Scale-up is such a crucial aspect of our work that several partners within IMPACTIVE are dedicated to it. This does not mean that efforts are duplicated; rather, each partner specialises in a different strategy. In this new edition of #MeetOurPartners, let’s discover the work of the School of Engineering and Architecture of Fribourg (HEIA-FR), part of the University of Applied Sciences of Western Switzerland (HES-SO).
HEIA-FR focuses on scaling up not only continuous processes but also batch processes. Their tool of choice is the Dyno®-Mill, a specialised bead mill reactor widely used in industry for large-scale wet milling operations. This is precisely why it is so valuable for IMPACTIVE: if we want greener pharmaceutical manufacturing to move beyond the lab, we need technologies that industry already understands and uses.
While highly relevant, the Dyno®-Mill is one of the many tools and resources of HEIA-FR, as they have a highly specialised, state-of-the-art infrastructure designed with ATEX industrial standards, that is, prepared for risk of explosions. Their facilities include advanced equipment for process development across scales, with reactors of up to 630 litres, along with safety assessment tools to ensure safe and efficient scale-up. At an academic level in Europe, they are unique in offering such capabilities.
Within IMPACTIVE, this team takes processes developed at laboratory scale in Work Package 2 (WP2) and transfers them to a larger scale using the Dyno®-Mill. We are talking about moving from milligram to kilogram scale. Not bad at all!
But if the Dyno®-Mill is so different when compared to the devices used by other partners, how is it possible to translate the reactions to a larger scale? Well, the procedures and operational parameters must be adapted. HEIA-FR has a good understanding of which parameters are most relevant to start with. In practice, they must re-optimise the process to ensure compatibility with the Dyno®-Mill. Currently, there is no simple equation or direct transfer rule.
For instance, unlike other devices, bead milling does not rely on parameters such as shaking frequency. In the Dyno®-Mill, the team can influence the reaction by adjusting factors such as rotation speed, bead size and bead loading. These changes can accelerate or slow down the process, but understanding how to do this effectively depends today heavily on experience, not only on a predefined scientific model.

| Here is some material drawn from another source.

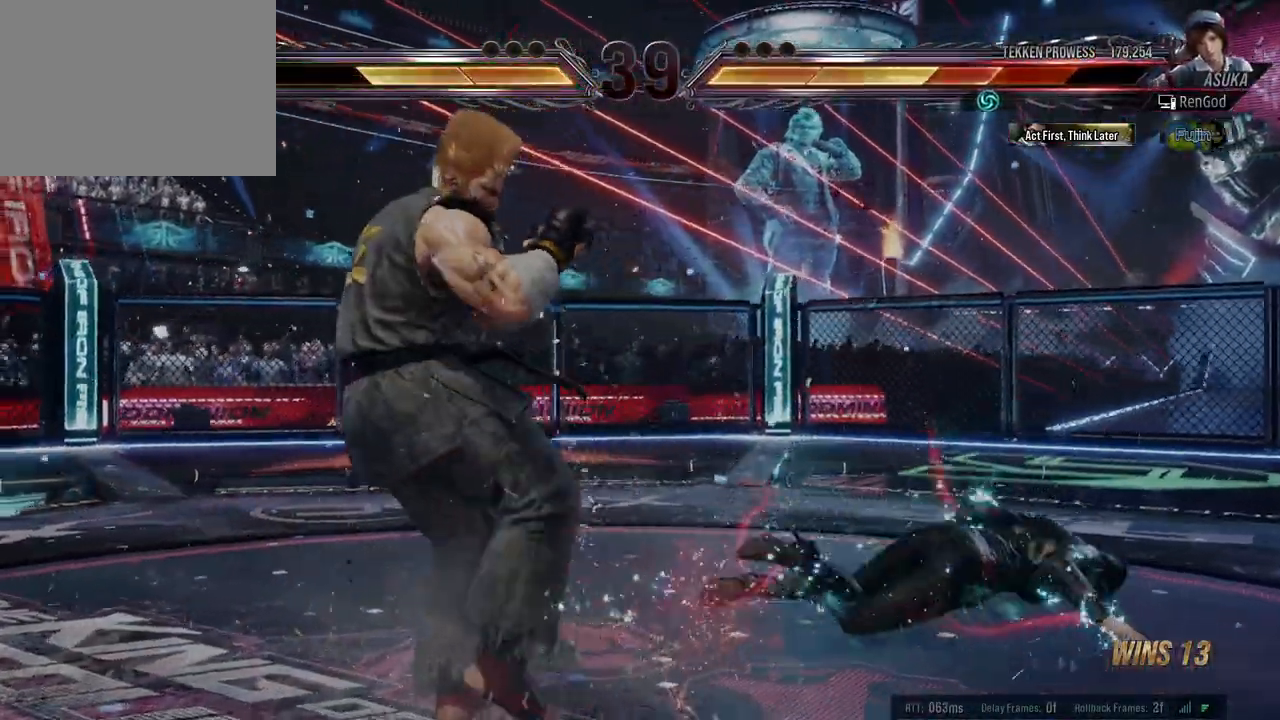
{"buttons": [], "left_stick": "right", "events": [[117, "left_stick", "center"], [167, "left_stick", "right"], [417, "left_stick", "center"], [467, "left_stick", "right"]]}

However, the main challenge this team faces is not the chemistry itself, but environment, health, and safety aspects (EHS), as well as downstream operations. At small scale, the risks are relatively limited, but as soon as you move to larger-scale processes, many EHS aspects must be considered. This is why, beyond a certain point, specialised facilities with appropriate EHS standards, such as those at HEIA-FR, are essential. Monitoring the reaction to meet these EHS requirements is itself a significant endeavour. Much of the available equipment was originally developed for milling operations, not for carrying out chemical reactions.
Despite all these difficulties, HEIA-FR has already synthesised one active pharmaceutical ingredient using a half-litre reactor and is currently working on a second molecule. While this may not seem like a lot, in the process, they are collecting valuable data on how to safely scale up reactions from laboratory to kilogram scale.